Asociar a Rajoy con la maldad requiere de una acusada tentación hiperbólica. Paradójicamente, la bondad infinita juega en su contra, porque no logra suscitar en sus rivales la irritación que solidifique a sus partidarios. En su última derrota electoral se proclamó previsible, pero ha escalado hacia lo invisible. Este artículo no pretende la originalidad en un diagnóstico firmado anteriormente por cientos de voces. La falta de liderazgo del PP ha sido reproducida en los tonos y tipografías más diversos. El veredicto bordea la unanimidad, con las posibles excepciones de Cospedal y Sáenz de Santamaría. Una conclusión no desdeñable establecería que el desinterés por la sustancia del presidente popular llega al extremo de que nadie lee los artículos a él dedicados. En cuyo caso, este dictamen sobre la ausencia de lectores también se quedará colgado del vacío.

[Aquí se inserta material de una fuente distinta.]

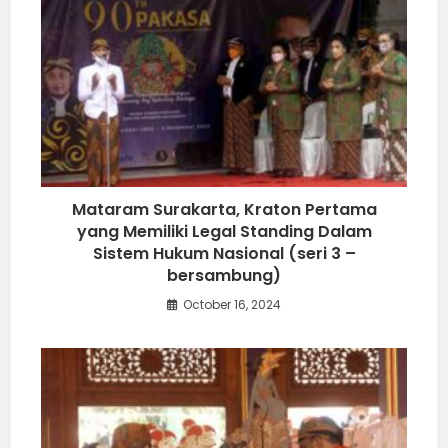
Mataram Surakarta, Kraton Pertama
yang Memiliki Legal Standing Dalam
Sistem Hukum Nasional (seri 3 –
bersambung)
October 16, 2024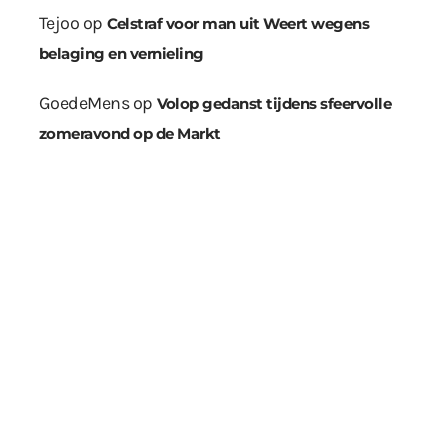
Tejoo
op
Celstraf voor man uit Weert wegens
belaging en vernieling
GoedeMens
op
Volop gedanst tijdens sfeervolle
zomeravond op de Markt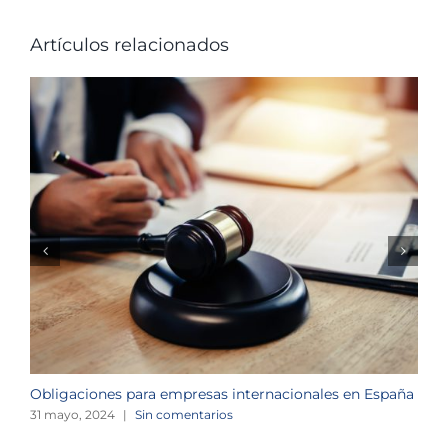
Artículos relacionados
S
2
d
1
Obligaciones para empresas internacionales en España
31 mayo, 2024
|
Sin comentarios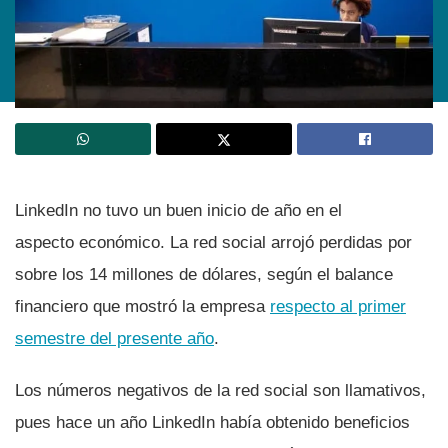
LinkedIn no tuvo un buen inicio de año en el
aspecto económico. La red social arrojó perdidas por
sobre los 14 millones de dólares, según el balance
financiero que mostró la empresa
respecto al primer
semestre del presente año
.
Los números negativos de la red social son llamativos,
pues hace un año LinkedIn habí­a obtenido beneficios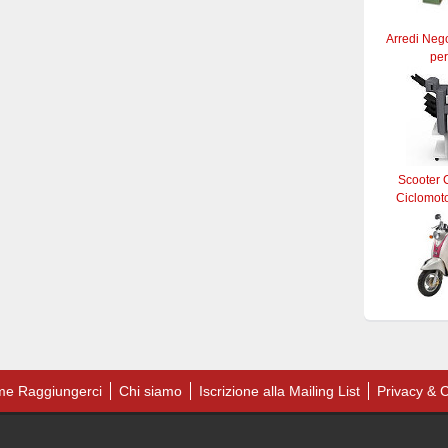
Arredi Neg
per
Scooter C
Ciclomoto
e Raggiungerci
Chi siamo
Iscrizione alla Mailing List
Privacy & C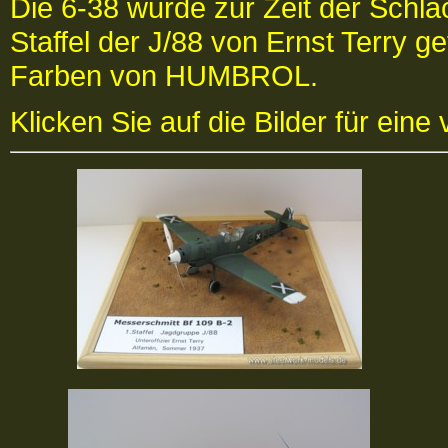
Die 6-38 wurde zur Zeit der Schla
Staffel der J/88 von Ernst Terry ge
Farben von HUMBROL.
Klicken Sie auf die Bilder für eine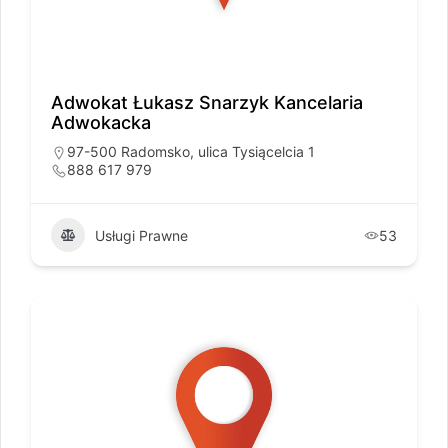
Adwokat Łukasz Snarzyk Kancelaria
Adwokacka
97-500 Radomsko, ulica Tysiącelcia 1
888 617 979
Usługi Prawne
53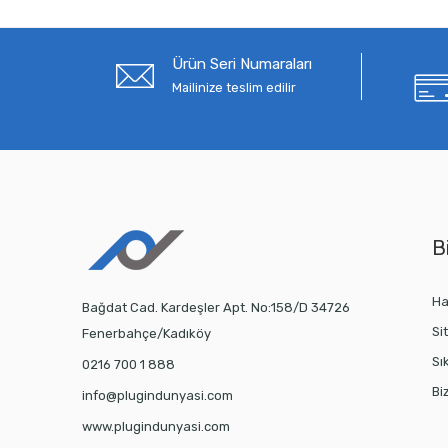
Ürün Seri Numaraları
Mailinize teslim edilir
Bi
Ha
Bağdat Cad. Kardeşler Apt. No:158/D 34726
Si
Fenerbahçe/Kadıköy
Sı
0216 700 1 888
Bi
info@plugindunyasi.com
www.plugindunyasi.com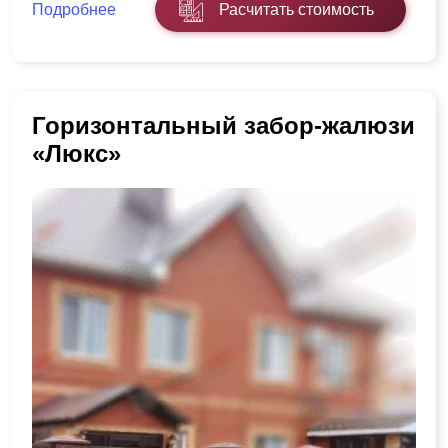
Подробнее
Расчитать стоимость
Горизонтальный забор-жалюзи
«Люкс»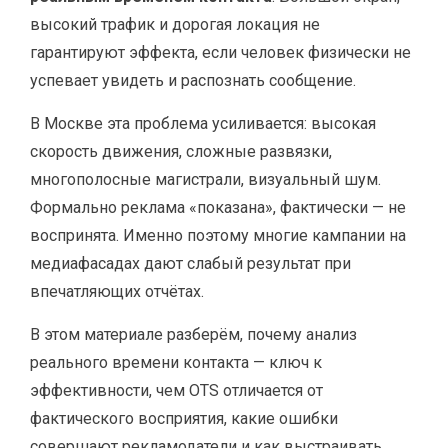
высокий трафик и дорогая локация не
гарантируют эффекта, если человек физически не
успевает увидеть и распознать сообщение.
В Москве эта проблема усиливается: высокая
скорость движения, сложные развязки,
многополосные магистрали, визуальный шум.
Формально реклама «показана», фактически — не
воспринята. Именно поэтому многие кампании на
медиафасадах дают слабый результат при
впечатляющих отчётах.
В этом материале разберём, почему анализ
реального времени контакта — ключ к
эффективности, чем OTS отличается от
фактического восприятия, какие ошибки
совершают рекламодатели и как выстраивать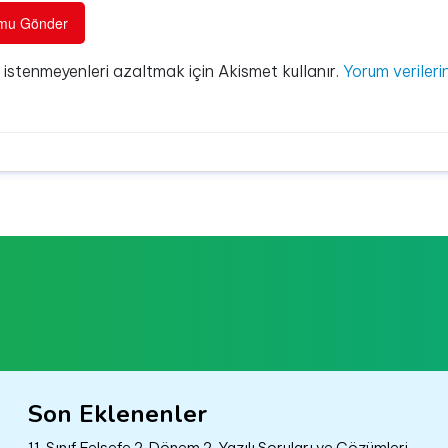
e istenmeyenleri azaltmak için Akismet kullanır.
Yorum verilerin
Son Eklenenler
11. Sınıf Felsefe 2. Dönem 2. Yazılı Soruları ve Çözümleri –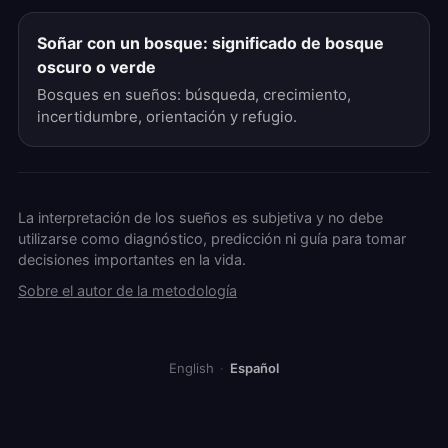
Soñar con un bosque: significado de bosque
oscuro o verde
Bosques en sueños: búsqueda, crecimiento,
incertidumbre, orientación y refugio.
La interpretación de los sueños es subjetiva y no debe
utilizarse como diagnóstico, predicción ni guía para tomar
decisiones importantes en la vida.
Sobre el autor de la metodología
English
·
Español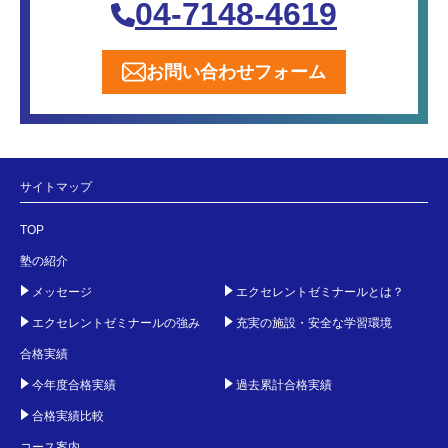
04-7148-4619
お問い合わせフォーム
サイトマップ
TOP
塾の紹介
メッセージ
エクセレントゼミナールとは？
エクセレントゼミナールの強み
充実の施設・安全な学習環境
合格実績
今年度合格実績
過去累計合格実績
合格実績比較
コース案内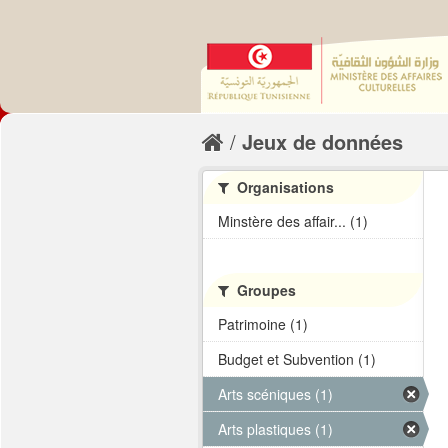
Jeux de données
Organisations
Minstère des affair... (1)
Groupes
Patrimoine (1)
Budget et Subvention (1)
Arts scéniques (1)
Arts plastiques (1)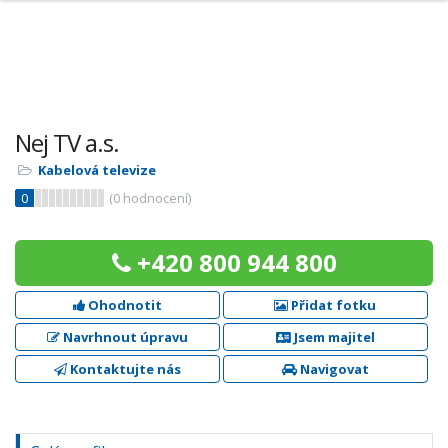
Nej TV a.s.
Kabelová televize
0
(
0
hodnocení)
+420 800 944 800
Ohodnotit
Přidat fotku
Navrhnout úpravu
Jsem majitel
Kontaktujte nás
Navigovat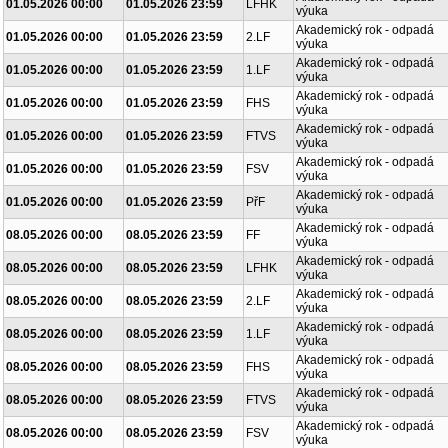
01.05.2026 00:00
01.05.2026 23:59
LFHK
výuka
Akademický rok - odpadá
01.05.2026 00:00
01.05.2026 23:59
2.LF
výuka
Akademický rok - odpadá
01.05.2026 00:00
01.05.2026 23:59
1.LF
výuka
Akademický rok - odpadá
01.05.2026 00:00
01.05.2026 23:59
FHS
výuka
Akademický rok - odpadá
01.05.2026 00:00
01.05.2026 23:59
FTVS
výuka
Akademický rok - odpadá
01.05.2026 00:00
01.05.2026 23:59
FSV
výuka
Akademický rok - odpadá
01.05.2026 00:00
01.05.2026 23:59
PřF
výuka
Akademický rok - odpadá
08.05.2026 00:00
08.05.2026 23:59
FF
výuka
Akademický rok - odpadá
08.05.2026 00:00
08.05.2026 23:59
LFHK
výuka
Akademický rok - odpadá
08.05.2026 00:00
08.05.2026 23:59
2.LF
výuka
Akademický rok - odpadá
08.05.2026 00:00
08.05.2026 23:59
1.LF
výuka
Akademický rok - odpadá
08.05.2026 00:00
08.05.2026 23:59
FHS
výuka
Akademický rok - odpadá
08.05.2026 00:00
08.05.2026 23:59
FTVS
výuka
Akademický rok - odpadá
08.05.2026 00:00
08.05.2026 23:59
FSV
výuka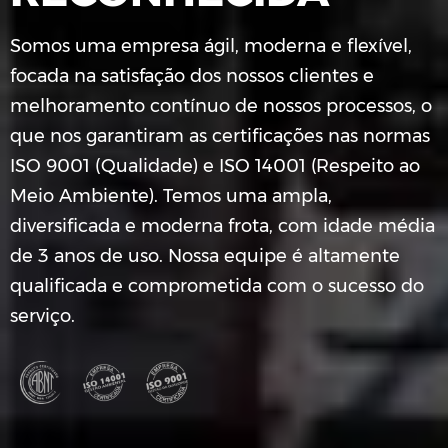
Somos uma empresa ágil, moderna e flexível,
focada na satisfação dos nossos clientes e
melhoramento contínuo de nossos processos, o
que nos garantiram as certificações nas normas
ISO 9001 (Qualidade) e ISO 14001 (Respeito ao
Meio Ambiente). Temos uma ampla,
diversificada e moderna frota, com idade média
de 3 anos de uso. Nossa equipe é altamente
qualificada e comprometida com o sucesso do
serviço.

El efecto disuasor de Rajoy como tema podría verificarse intercalando en el texto un comentario extemporáneo -Messi es mil veces superior a Robben-, que permitiera localizar a los ciudadanos y presuntos votantes que conceden verosimilitud al presidente del PP. Existen asimismo métodos indirectos, como plantear el interrogante «¿prefiere usted hablar bien de Rajoy o vituperar a Zapatero?». España es uno de los pocos países en que las figuras del jefe del gobierno y de la oposición no han cambiado en los últimos seis años. Al margen de este récord, el síntoma más preocupante para la alternativa estriba en que la distancia que ha de superar se mantiene constante. La perspectiva de un tercer duelo electoral entre ambos parece ilusoria.
El nuevo pedigrí del PP lo marca el cortejo de espías que husmean los trayectos de sus dirigentes. En el fragor del espionaje cruzado, no consta que ninguna de las brigadillas detectivescas se concentrara en seguirle los pasos a Rajoy. Su propio partido lo declara inofensivo, ajeno a las luchas intestinas. Los valedores del líder de la oposición lamentan que el escándalo de los dosieres desluciera el discurso que pronunció en el encuentro que sellaba la incorporación de su partido a las nuevas tecnologías. Dado que se trataba en la forma y el fondo de una parodia de Obama, tal vez sea preferible que pasara desapercibido. Cuando se señala acertadamente que el presidente de Estados Unidos soslayó los obstáculos a su candidatura mediante el contacto directo con los internautas, no se debe olvidar que tenía un contenido que ofrecerles, no sólo una retórica.
Cuesta competir con un presidente del Gobierno que se coloca frente a cien ciudadanos enfurecidos y les predica sin pestañear que «la economía es un estado de ánimo». ¿A qué político le compraría esa boutade, el electorado que vota a Zapatero en proporción suficiente? El líder socialista no practica el zarpazo, sino el arañazo, pero quizás lo tenga más fácil que Gordon Brown. Dotado del arsenal de un sólido experto en economía, el sucesor de Blair se halla a más de quince puntos del conservador Cameron en las encuestas. Por tanto, en España debiera analizarse en profundidad el factoide sobre si el PSOE se hubiera impuesto en las últimas generales ante un aspirante distinto de Rajoy.
Cuando el PP incide sobre las mentiras de Zapatero en torno a la crisis, olvida que la alternativa inalterable propuesta por los populares suscitaba más intranquilidad entre los electores que el fantasma de tres millones de parados. Sin embargo, los análisis son estériles desde el momento en que nadie lee artículos sobre Rajoy. Tampoco él debe leer los comentarios que genera su persona, por lo que no es consciente de que su oposición se limita a una leve impertinencia. No molesta a nadie, nadie se molesta en auparlo a La Moncloa.